Once health department rules forbade the selling of the farm's unpasteurized milk for human consumption, many islanders developed a need for "cat milk," which the Johnsons were happy to provide.
The Future Meets the Past
After Rudy's death in 1975, their niece Alma Ruth Laing (1931-1919) inherited the farm. Her donation of seven acres including 14 wooden buildings launched the Anderson Island Historical Society on July 15, 1975. John and Karen Parks donated an additional 20 acres, allowing for the establishment of an orchard and a community garden. After years of working to refurbish and refurnish the historical buildings, the society embarked on new construction to accommodate its expanding plans to recall and preserve island history. Construction of an archival building was authorized in 2007, with the design, "described as two chicken coops joined by a hall," ("The Johnson Farm") finalized in 2013. Thanks to donations both monetary and material and thousands of hours of volunteer labor, with average worker age of well past 60, the building passed its final inspection on January 19, 2017, with "no residual debt at all," according to Ed Stephenson, the volunteer project manager ("The Johnson Farm"). The first annual Island Art Show was held shortly thereafter.
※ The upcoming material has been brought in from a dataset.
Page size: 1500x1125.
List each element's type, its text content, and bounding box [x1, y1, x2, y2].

The Association puts on a yearly round of events that keep residents occupied, as participants and spectators, without needing to head for the mainland for entertainment. The art show is followed by the Easter Egg Hunt, the spring benefit concert, a Farm Day on Memorial Day weekend, a July salmon bake, a summer band concert, a film festival, an October apple squeeze using the harvest from the orchard, and a Holiday Open House at the farmhouse. A museum and a gift shop featuring local artists is open on summer weekends and holidays, with docents available for tours. Volunteer landscapers and gardeners maintain the grounds and organize the 32 community garden plots.
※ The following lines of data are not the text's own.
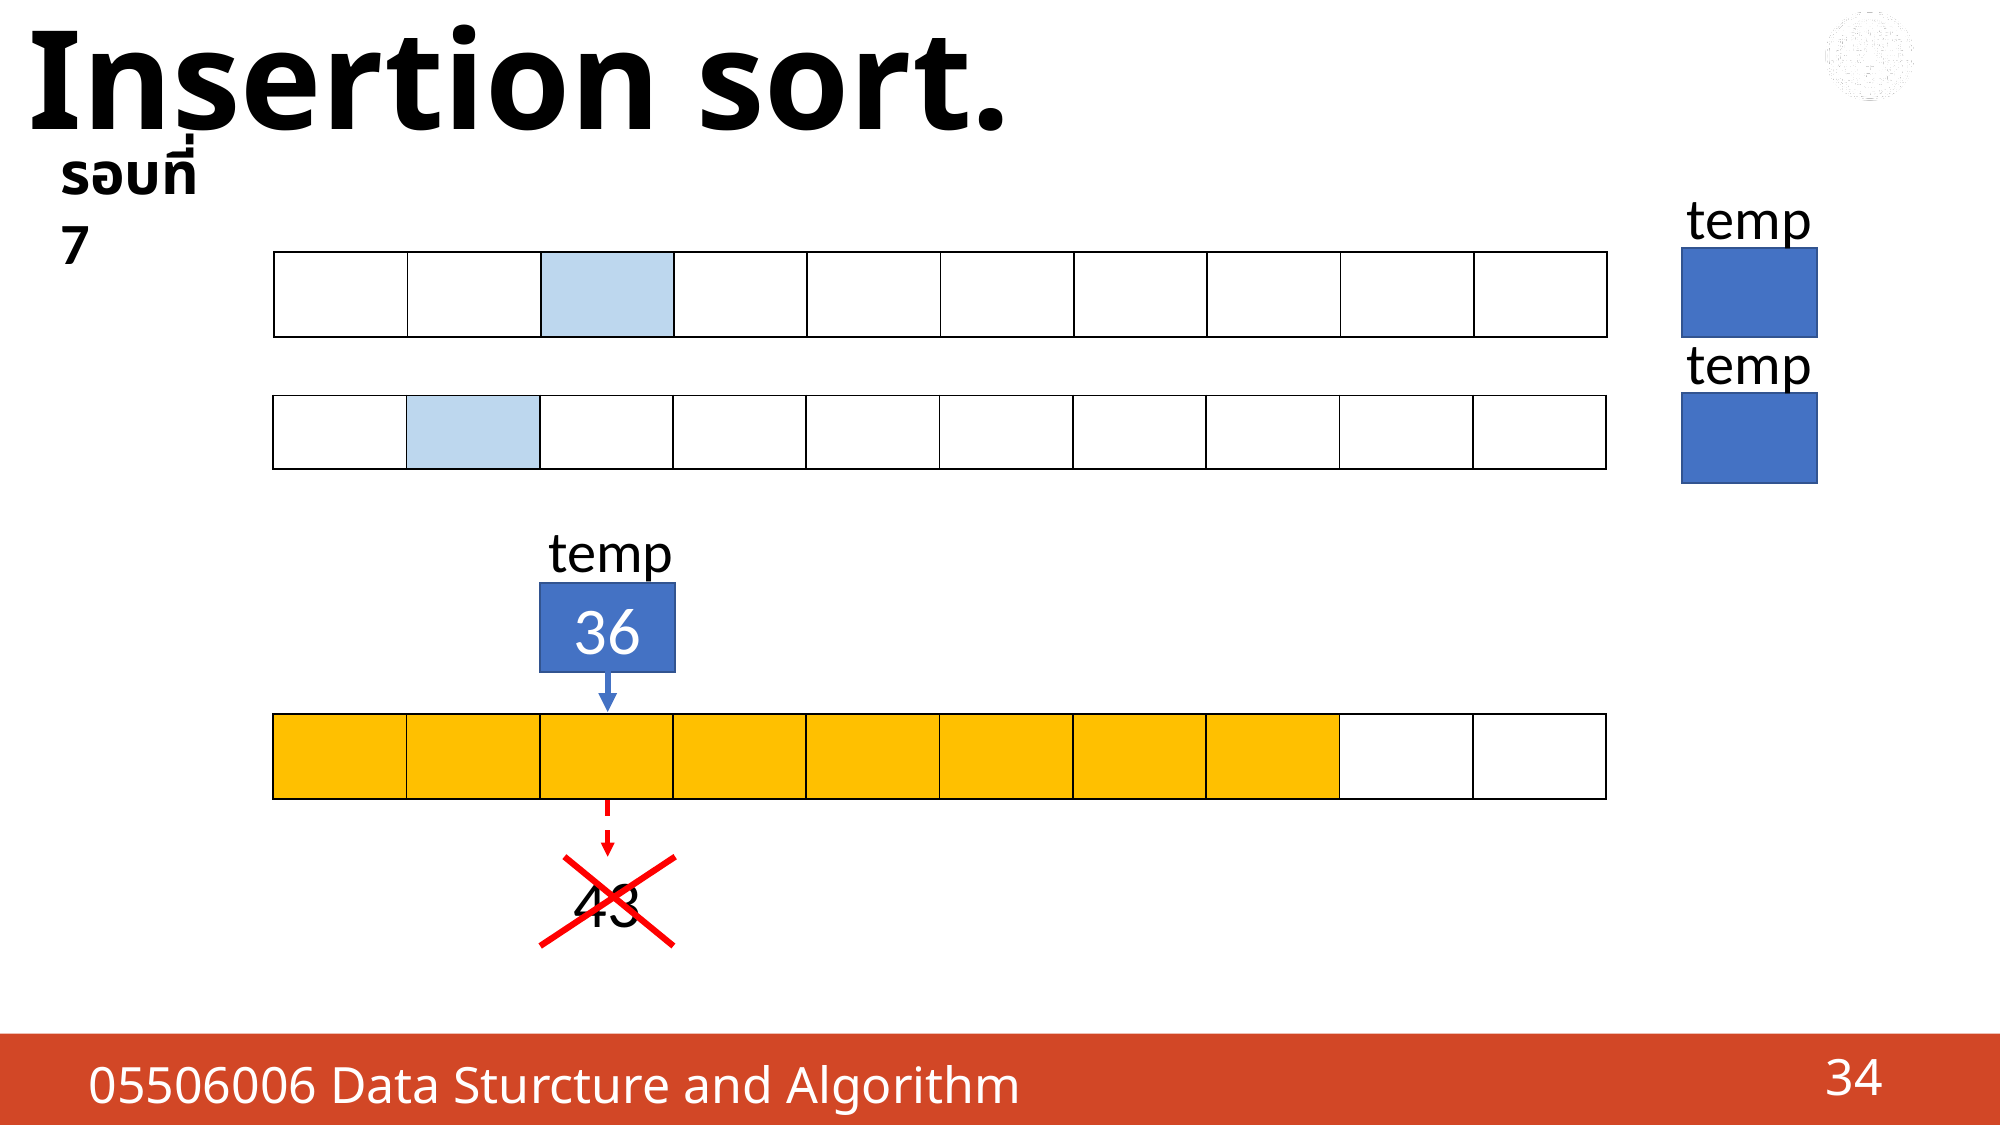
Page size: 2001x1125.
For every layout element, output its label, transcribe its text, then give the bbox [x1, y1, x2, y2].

text_box temp [505, 510, 716, 589]
table_header [1475, 253, 1606, 336]
table_header [1207, 715, 1339, 798]
table_header [674, 396, 805, 468]
text_box temp [1644, 177, 1855, 256]
table_header [940, 396, 1072, 468]
table_header [1340, 715, 1472, 798]
table_header [1474, 715, 1605, 798]
table_header [1341, 253, 1473, 336]
slide_number 34 [1447, 1049, 1898, 1110]
table_header [941, 253, 1073, 336]
table_header [940, 715, 1072, 798]
table_header [275, 253, 407, 336]
text_box [1681, 256, 1818, 322]
table_header [1207, 396, 1339, 468]
text_box [0, 1032, 2000, 1125]
table_header [541, 715, 672, 798]
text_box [540, 856, 676, 946]
table_header [408, 253, 540, 336]
table_header [407, 396, 539, 468]
text_box temp [1644, 322, 1855, 401]
table_header [541, 396, 672, 468]
text_box 05506006 Data Sturcture and Algorithm [74, 1046, 1796, 1125]
table_header [807, 396, 939, 468]
table_header [1074, 715, 1205, 798]
table_header [274, 396, 406, 468]
table_header [808, 253, 940, 336]
table_header [1075, 253, 1206, 336]
text_box รอบที่ 7 [45, 129, 231, 284]
table_header [1208, 253, 1340, 336]
table_header [407, 715, 539, 798]
title Insertion sort. [14, 0, 1856, 175]
text_box [1681, 401, 1818, 484]
table_header [1474, 396, 1605, 468]
picture [1795, 0, 1944, 112]
table_header [1074, 396, 1205, 468]
table_header [1340, 396, 1472, 468]
table_header [807, 715, 939, 798]
table_header [274, 715, 406, 798]
text_box 36 [539, 589, 676, 673]
table_header [675, 253, 806, 336]
table_header [542, 253, 673, 336]
table_header [674, 715, 805, 798]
Their work parties and meetings echo the ethos of the early days of settlement, when islanders joined forces to create the community they wanted. On apple squeezing day in 2020, using fruit from their community orchard and the Red Dragon, a repurposed potato harvester turned into an efficient press, they illustrated the description by the island's best-known chronicler Hazel Heckman, 60 years prior, "a horn of plenty and diminutive Eden" (Heckman, "Island...," 5).